Riegler, Stephen E 1;  McClelland, William 1;  Lee, Misan 1,2;  Vorona, Stefannie 1;  Dres, Martin 3;  Reid, Darlene 4;  Brochard, Laurent J 5,6;  Ferguson, Niall D 1,5,7,8;  Goligher, Ewan C 1,5.

1Department of Medicine, Division of Respirology, University Health Network, Toronto, Canada;  2Schulich School of Medicine & Dentistry, Western University, London, Canada;  3Respiratory and Critical Care Department, Groupe Hospitalier Pitié Salpêtriére Charles Foix, Assistance Publique Hôpitaux de Paris, Paris, France;  4Department of Physical Therapy, University of Toronto, Toronto, Canada;  5Interdepartmental Division of Critical Care Medicine, University of Toronto, Toronto, Canada;  6Keenan Centre for Biomedical Research, Li Ka Shing Knowledge Institute, St. Michael’s Hospital, Toronto, Canada;  7Department of Physiology, University of Toronto, Toronto, Canada;  8Institute for Health Policy, Management, and Evaluation, University of Toronto, Toronto, Canada

Acute increases in muscle echodensity (sonographic signal attenuation or ‘greyness’) reflect muscle injury in athletes, patients in chronic muscular disease states, and muscle inflammation in critically ill patients. Diaphragm structure and function are known to deteriorate during mechanical ventilation, but changes in diaphragm echodensity have not been described to date.
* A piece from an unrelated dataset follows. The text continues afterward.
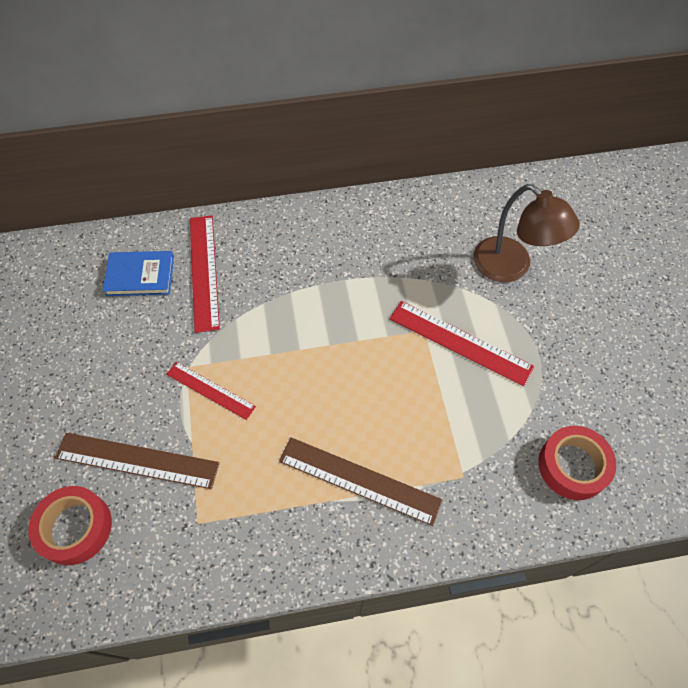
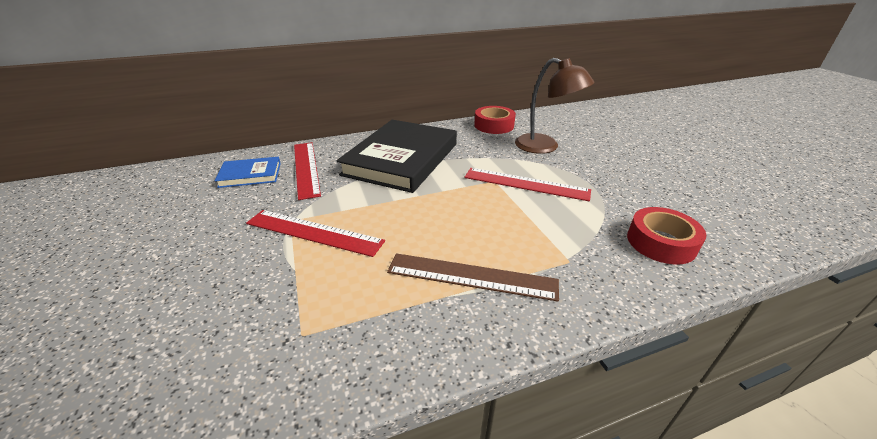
camera: 10 degrees left, 25 degrees down
red tape [28,486,112,565] -> red tape moved to [474,106,516,134]
brown ruler [55,433,220,489] -> none
red ruler [166,362,256,420] -> red ruler [246,210,385,257], size x1.57
none -> black book [337,120,457,193]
We set out to establish the reproducibility of a technique for quantifying diaphragm echodensity in mechanically ventilated patients and to characterize the trajectory of diaphragm echodensity according to clinical outcome and diaphragm function.
Thickness and echodensity of the right hemidiaphragm were measured on a daily basis for up to 14 days of mechanical ventilation. Maximal diaphragm thickening was measured on or before day 7 of ventilation. Echodensity was also measured in 10 healthy subjects. Three different ultrasound devices were employed for the study (Phillips Sparq, Mindray, Fujifilm Sonosite) but the same device and same gain level was employed for all measurements in each subject. Echodensity was quantified using gray scale histogram analysis of the diaphragm region traced out on images (ImageJ, NIH, Bethesda MD). The median grayscale value (range 0-255) was log-transformed to yield a normal distribution of echodensity values. Intra-observer repeatability on multiple images obtained on the same day was assessed in 30 patients. The evolution of diaphragm echodensity over time relative to each patient’s baseline value was compared according to initial change in diaphragm thickness, maximal thickening fraction, and duration of mechanical ventilation.
A total of 176 echodensity measurements were obtained in 37 mechanically ventilated patients (mean 3.57, SD 0.61). Intra-observer repeatability for echodensity measurements on sequential images was acceptable (limits of agreement ±0.36, ±12%). Echodensity values varied according to ultrasound gain but not according to ultrasound device or imaging depth. Mean echodensity at baseline in mechanically ventilated patients was not significantly different from healthy subjects (Figure 1, p=0.20); although in 41% of mechanically ventilated patients echodensity exceeded the 95th percentile in healthy subjects (3.8). Baseline echodensity was unrelated to age, sex, severity of illness, organ dysfunction, chronic comorbidity, or sepsis. The early evolution of echodensity differed according to patient outcomes. In patients who required less than 7 days of ventilation, echodensity tended to decrease during the first 4 days of the study, whereas it tended to increase in patients who required more than 7 days (Figure 2A). Similarly, echodensity tended to decrease in patients who exhibited higher maximal thickening fraction after 1 week of ventilation whereas it tended to increase in patients who exhibited impaired maximal thickening fraction (Figure 2B). The evolution of diaphragm echodensity was unrelated to changes in diaphragm thickness over time (Figure 2C) or to variations in SOFA score and sepsis. Echodensity tended to increase over time at increasing inspiratory effort levels (diaphragm thickening > 30%, p=0.02).
Diaphragm echodensity can be measured with reasonable precision in mechanically ventilated patients. Increases in echodensity during the early course of ventilation are associated with poor clinical outcomes. Echodensity may be a useful biomarker of diaphragm injury.